Lautenberg dedicated years to crafting a bill that would finally fix TSCA. In 2012, shortly before he passed away, Lautenberg and Vitter announced a bipartisan agreement. After Lautenberg's death, Udall took up Lautenberg's efforts and strengthened the bill. Their legislation would require EPA to consider only the health and safety impacts of a chemical - never the cost or burden to manufacturers - when assessing chemicals for safety. It ensures consideration of those most vulnerable from chemicals - defined in the bill as pregnant women, infants, the elderly and chemical workers. It sets a new fee so chemical companies will bear a larger share of the cost of evaluating and regulating chemicals. And it provides certainty in the law about when states may step in if EPA does not act to regulate or ban dangerous chemicals.

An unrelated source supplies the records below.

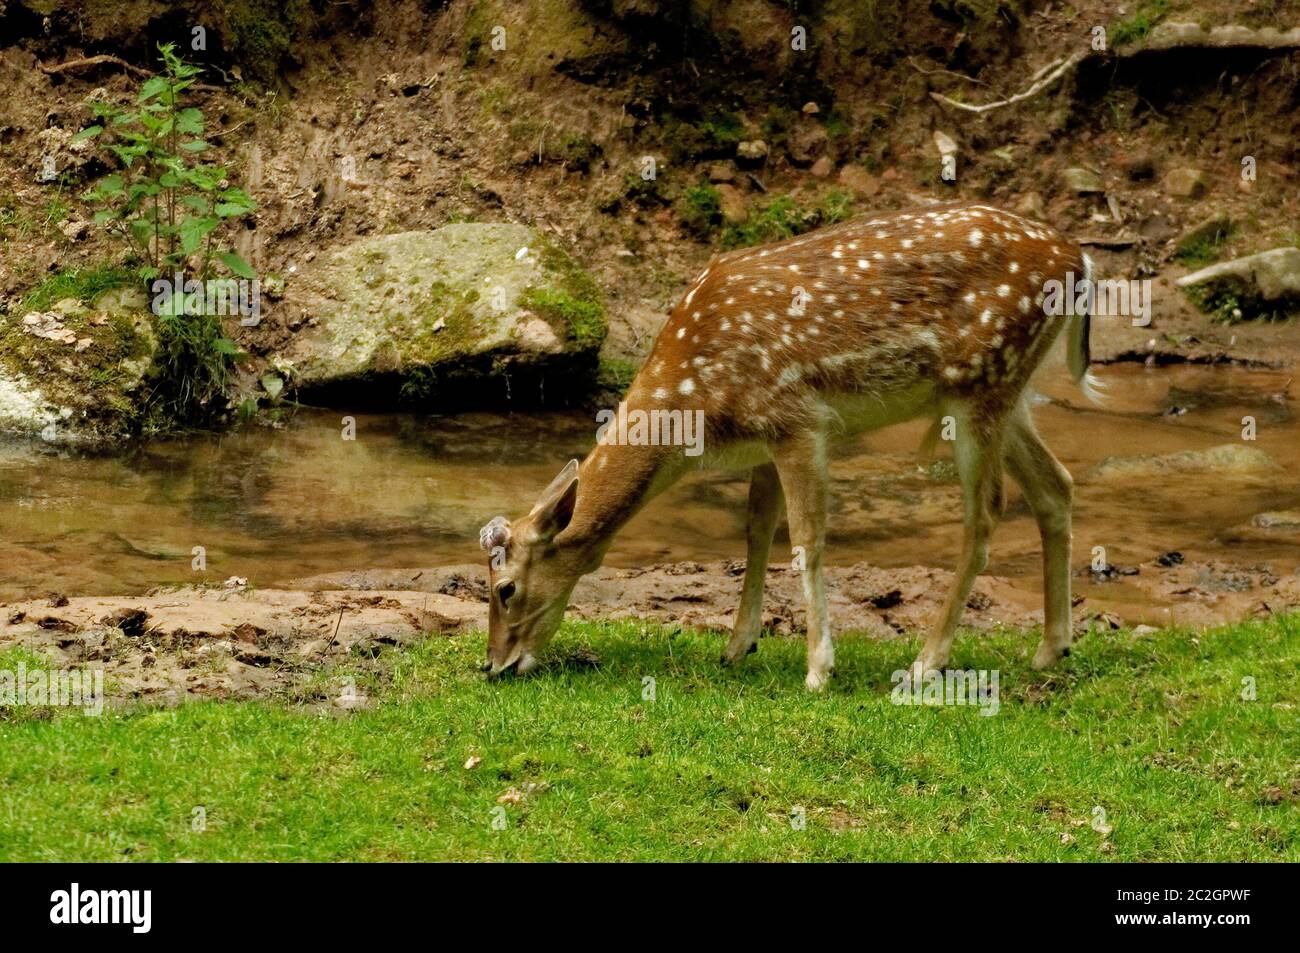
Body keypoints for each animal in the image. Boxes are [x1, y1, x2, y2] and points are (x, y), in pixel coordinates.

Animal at [479, 201, 1097, 690]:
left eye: (505, 588)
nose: (493, 665)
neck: (695, 410)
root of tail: (1080, 260)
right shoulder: (763, 441)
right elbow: (757, 531)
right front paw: (738, 645)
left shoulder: (797, 420)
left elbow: (808, 539)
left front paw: (819, 669)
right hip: (1007, 393)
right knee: (1056, 485)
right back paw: (1051, 648)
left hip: (982, 385)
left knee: (986, 513)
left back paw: (927, 664)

Details of the agreement with Markey and Durbin:
-Increases the $18 million per year funding cap for industry TSCA Fees to $25 million per year, and creates a process to ensure sufficient resources to defray 25 percent of EPA’s chemical safety program costs
-Sets a mandatory compliance deadline of four years for industry compliance with EPA regulations (and allows an extension of up to 18 months if EPA determines that the deadline is technologically or economically infeasible)
-Clarifies and simplifies the process for state waivers from preemption and state co-enforcement of federal chemical safety regulations
-Expedites regulatory action on EPA’s TSCA Work Plan chemicals (the 90 chemicals EPA has identified as having the highest potential for exposure and hazard) from the seven years the bill currently allows to generally five years for these chemicals.
-Adds assurances for mandatory protections for vulnerable populations, such as pregnant women, children and workers
-Includes other improvements to the bill's provisions to ensure:
exposure to PBTs is reduced as much as practicable;
parity for judicial review of EPA actions;
EPA has to disclose the information it used to make prioritization decisions; and
improvements to provisions allowing access to CBI for medical professionals and first responders.